Greatest hits album by The Beach Boys
- Released: June 1982 (US)
- Recorded: 1964–1969
- Genre: Rock
- Length: 63:12
- Label: Capitol

The Beach Boys chronology
| Ten Years of Harmony (1981) | Sunshine Dream (1982) | Rarities (1983) |

= Sunshine Dream =

Sunshine Dream is the third double-album compilation of the Beach Boys' music to be compiled by their former label, Capitol Records (following the earlier Endless Summer and Spirit of America). Released in 1982, the album features singles and album tracks ranging from 1964 to 1969, and it is the first time "The Beach Boys Medley" appears on an album; it reached number 12 in 1981 as a single.

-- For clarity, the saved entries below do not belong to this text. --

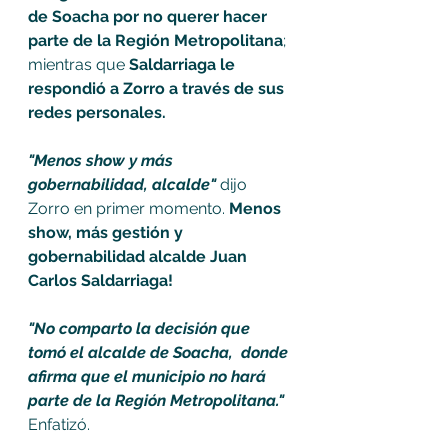
de Soacha por no querer hacer 
parte de la Región Metropolitana
; 
mientras que 
Saldarriaga le 
respondió a Zorro a través de sus 
redes personales. 
"Menos show y más 
gobernabilidad, alcalde"
 dijo 
Zorro en primer momento. 
Menos 
show, más gestión y 
gobernabilidad alcalde Juan 
Carlos Saldarriaga! 
"No comparto la decisión que 
tomó el alcalde de Soacha,  donde 
afirma que el municipio no hará 
parte de la Región Metropolitana."
Enfatizó. 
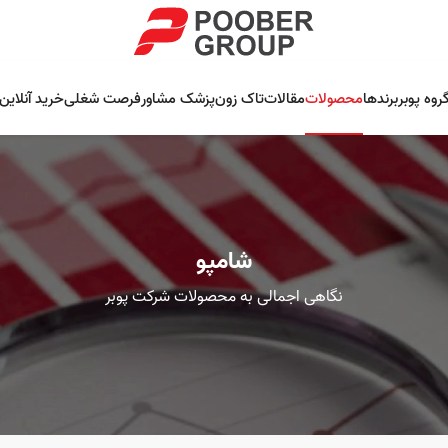
روه پوبر
برندها
محصولات
مقالات
تاک زون
پزشک مشاور
فرصت شغلی
خرید آنلاین
شامپو
نگاهی اجمالی به محصولات شرکت پوبر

The album was compiled and released while the Beach Boys were contracted with CBS Records.
Due to the appearance of more recent compilations, Sunshine Dream has long since been out of print.

Professional ratings
Review scores
| Source | Rating |
| AllMusic |  |
| Encyclopedia of Popular Music |  |

==Track listing==
All songs by Brian Wilson and Mike Love, except where noted.

Side 1
| No. | Title | Original album | Length |
|---|---|---|---|
| 1. | "I Can Hear Music" (Jeff Barry, Ellie Greenwich, Phil Spector) | 20/20, 1969 | 2:36 |
| 2. | "Here Today" (Brian Wilson, Tony Asher) | Pet Sounds, 1966 | 2:52 |
| 3. | "Darlin'" | Wild Honey, 1967 | 2:12 |
| 4. | "Caroline, No" (Brian Wilson, Tony Asher) | Pet Sounds | 2:16 |
| 5. | "Aren't You Glad" | Wild Honey | 2:16 |
| 6. | "Good Vibrations" | Smiley Smile, 1967 | 3:36 |

Side 2
| No. | Title | Original album | Length |
|---|---|---|---|
| 1. | "Wouldn't It Be Nice" (Brian Wilson, Tony Asher, Mike Love) | Pet Sounds | 2:22 |
| 2. | "Friends" (Brian Wilson/Carl Wilson/Dennis Wilson/Al Jardine) | Friends, 1968 | 2:30 |
| 3. | "God Only Knows" (Brian Wilson, Tony Asher) | Pet Sounds | 2:49 |
| 4. | "Vegetables" (Brian Wilson, Van Dyke Parks) | Smiley Smile | 2:07 |
| 5. | "How She Boogalooed It" (Mike Love, Bruce Johnston, Al Jardine, Carl Wilson) | Wild Honey | 1:56 |
| 6. | "There's No Other (Like My Baby)" (Phil Spector, Leroy Bates) | Beach Boys' Party!, 1965 | 3:05 |

Side 3
| No. | Title | Original album | Length |
|---|---|---|---|
| 1. | "Heroes and Villains" (Brian Wilson, Van Dyke Parks) | Smiley Smile | 3:36 |
| 2. | "All I Want to Do" (Dennis Wilson, Steve Kalinich) | 20/20 | 2:02 |
| 3. | "Wild Honey" | Wild Honey | 2:37 |
| 4. | "I'm Waiting for the Day" | Pet Sounds | 3:03 |
| 5. | "Cotton Fields" (Huddie Ledbetter) | 20/20 | 3:02 |
| 6. | "Then I Kissed Her" (Phil Spector, Ellie Greenwich, Jeff Barry) | Summer Days (And Summer Nights!!), 1965 | 2:15 |

Side 4
| No. | Title | Original album | Length |
|---|---|---|---|
| 1. | "Sloop John B" (Traditional; arranged by Brian Wilson) | Pet Sounds | 2:56 |
| 2. | "Be Here in the Mornin’" (Brian Wilson, Carl Wilson, Mike Love, Dennis Wilson, Al Jardine) | Friends | 2:16 |
| 3. | "Bluebirds Over the Mountain" (Ersel Hickey) | 20/20 | 2:51 |
| 4. | "Keep an Eye on Summer" (Brian Wilson, Bob Norberg, Mike Love) | Shut Down Volume 2, 1964 | 2:21 |
| 5. | "Do It Again" | 20/20 | 2:25 |
| 6. | "The Beach Boys Medley" | 1981 single | 4:09 |

==Singles==
"The Beach Boys Medley" b/w "God Only Knows" (Capitol A-5030), October 1981 US number 12

Sunshine Dream (Capitol SVBB 12220) hit number 180 in the US.